**Problem**
The output must match the entries below exactly.

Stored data
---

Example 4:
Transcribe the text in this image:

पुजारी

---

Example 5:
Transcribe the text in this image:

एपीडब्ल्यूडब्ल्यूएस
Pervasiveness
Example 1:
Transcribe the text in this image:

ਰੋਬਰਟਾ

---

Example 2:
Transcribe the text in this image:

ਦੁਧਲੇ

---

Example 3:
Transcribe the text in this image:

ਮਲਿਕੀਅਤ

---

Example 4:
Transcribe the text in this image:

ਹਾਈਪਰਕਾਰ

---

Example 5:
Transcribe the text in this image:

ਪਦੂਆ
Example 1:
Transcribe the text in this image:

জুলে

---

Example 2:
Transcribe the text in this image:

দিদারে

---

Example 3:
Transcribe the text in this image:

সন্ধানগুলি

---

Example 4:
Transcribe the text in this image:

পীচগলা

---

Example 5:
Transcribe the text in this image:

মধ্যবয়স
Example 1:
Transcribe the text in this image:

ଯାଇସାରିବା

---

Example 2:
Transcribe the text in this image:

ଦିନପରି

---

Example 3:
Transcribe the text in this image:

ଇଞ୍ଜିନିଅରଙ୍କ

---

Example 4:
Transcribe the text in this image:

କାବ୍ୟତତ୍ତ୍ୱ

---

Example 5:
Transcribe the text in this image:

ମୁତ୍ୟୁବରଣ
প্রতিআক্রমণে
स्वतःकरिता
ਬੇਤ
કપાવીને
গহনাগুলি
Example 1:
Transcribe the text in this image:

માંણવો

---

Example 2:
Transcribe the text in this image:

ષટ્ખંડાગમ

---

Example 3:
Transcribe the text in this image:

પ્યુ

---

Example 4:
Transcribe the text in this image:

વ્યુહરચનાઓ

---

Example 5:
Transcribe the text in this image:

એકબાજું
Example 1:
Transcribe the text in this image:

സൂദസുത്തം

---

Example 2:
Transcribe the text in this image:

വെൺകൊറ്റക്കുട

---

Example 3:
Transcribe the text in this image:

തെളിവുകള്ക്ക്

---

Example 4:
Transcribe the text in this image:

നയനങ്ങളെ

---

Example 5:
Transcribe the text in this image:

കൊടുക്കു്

**Task response**
---

Example 4:
Transcribe the text in this image:

पुजारी

---

Example 5:
Transcribe the text in this image:

एपीडब्ल्यूडब्ल्यूएस
Pervasiveness
Example 1:
Transcribe the text in this image:

ਰੋਬਰਟਾ

---

Example 2:
Transcribe the text in this image:

ਦੁਧਲੇ

---

Example 3:
Transcribe the text in this image:

ਮਲਿਕੀਅਤ

---

Example 4:
Transcribe the text in this image:

ਹਾਈਪਰਕਾਰ

---

Example 5:
Transcribe the text in this image:

ਪਦੂਆ
Example 1:
Transcribe the text in this image:

জুলে

---

Example 2:
Transcribe the text in this image:

দিদারে

---

Example 3:
Transcribe the text in this image:

সন্ধানগুলি

---

Example 4:
Transcribe the text in this image:

পীচগলা

---

Example 5:
Transcribe the text in this image:

মধ্যবয়স
Example 1:
Transcribe the text in this image:

ଯାଇସାରିବା

---

Example 2:
Transcribe the text in this image:

ଦିନପରି

---

Example 3:
Transcribe the text in this image:

ଇଞ୍ଜିନିଅରଙ୍କ

---

Example 4:
Transcribe the text in this image:

କାବ୍ୟତତ୍ତ୍ୱ

---

Example 5:
Transcribe the text in this image:

ମୁତ୍ୟୁବରଣ
প্রতিআক্রমণে
स्वतःकरिता
ਬੇਤ
કપાવીને
গহনাগুলি
Example 1:
Transcribe the text in this image:

માંણવો

---

Example 2:
Transcribe the text in this image:

ષટ્ખંડાગમ

---

Example 3:
Transcribe the text in this image:

પ્યુ

---

Example 4:
Transcribe the text in this image:

વ્યુહરચનાઓ

---

Example 5:
Transcribe the text in this image:

એકબાજું
Example 1:
Transcribe the text in this image:

സൂദസുത്തം

---

Example 2:
Transcribe the text in this image:

വെൺകൊറ്റക്കുട

---

Example 3:
Transcribe the text in this image:

തെളിവുകള്ക്ക്

---

Example 4:
Transcribe the text in this image:

നയനങ്ങളെ

---

Example 5:
Transcribe the text in this image:

കൊടുക്കു്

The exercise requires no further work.